Aunque en estos versos, ceñidos no por la rima sino por la métrica, emerge una retórica de antiguas inquietudes orientales, el lenguaje no es por ello peyorativamente arcaico, más bien se apuesta por una atemporalidad metafórica y con esas redes se unen emociones y pensamientos profundos en analogía con el pródigo paisaje.
Esta manera de expresar el universo interior y sus referentes externos no es exclusiva de la poesía japonesa. Ha aparecido (con disímiles matices) en casi todas las escuelas artísticas del mundo, de la lírica anónima más añeja a la llamada posmodernidad, pues hombre y naturaleza en matrimonio fluyen desde épocas remotas.
Hierba flotante
en el río que pasa…
Mi corazón
es quien sigue a los pájaros
para morir con ellos
Árboles, pétalos, aves, hojarasca, luceros, piedras, gatos, ranas, arroyos y follajes se vuelven símbolos; y sus despliegues alegóricos para representar lecturas y experiencias del sujeto lírico, unas veces muy reflexivas y otras más cerca de la epidermis, aunque también figuran mucho representaciones del entorno de acentuada plasticidad.
No siempre se involucra el ser –con sus demonios y sus sueños– en esta escritura, a ratos sólo entra su sensibilidad como un paisajista que amoroso recoge el fluir estético que aparece radiante frente a sus ojos y lo traduce aquí en versos que miden cinco y siete sílabas métricas con las cuales se alcanza un sugerente y acendrado ritmo.
La lluvia escribe
ideogramas de luz
sobre la seda.

* QUÉ HACER: Reescribe el tramo del texto sobre la poesía japonesa desde "No siempre se" hasta "sobre la seda.", poniendo "pintor" en lugar de "paisajista".

* DATOS MOSTRADOS:
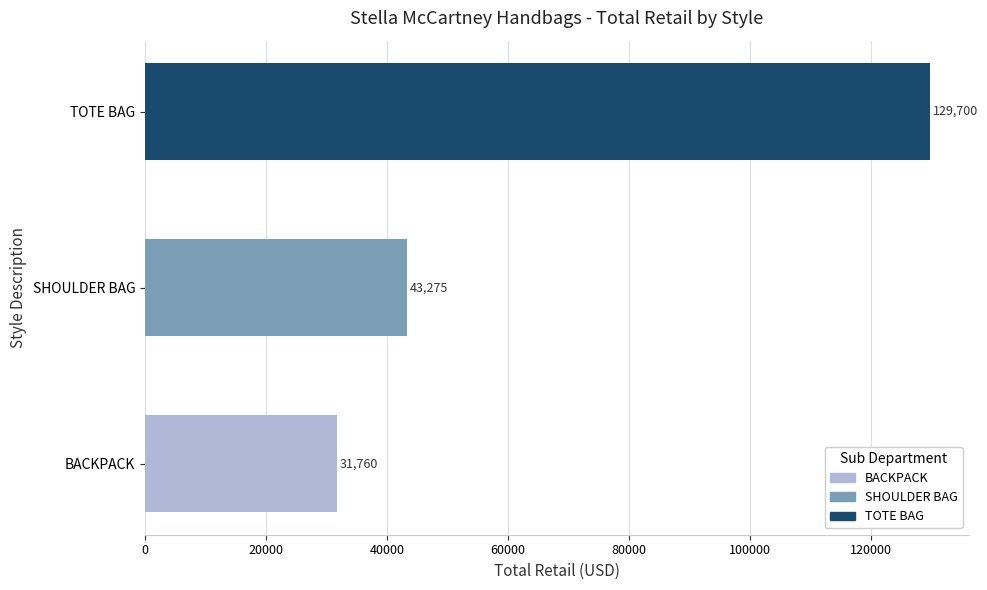

What is the average value?

68245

* RESPUESTA AL EJERCICIO:
No siempre se involucra el ser –con sus demonios y sus sueños– en esta escritura, a ratos sólo entra su sensibilidad como un pintor que amoroso recoge el fluir estético que aparece radiante frente a sus ojos y lo traduce aquí en versos que miden cinco y siete sílabas métricas con las cuales se alcanza un sugerente y acendrado ritmo.
La lluvia escribe
ideogramas de luz
sobre la seda.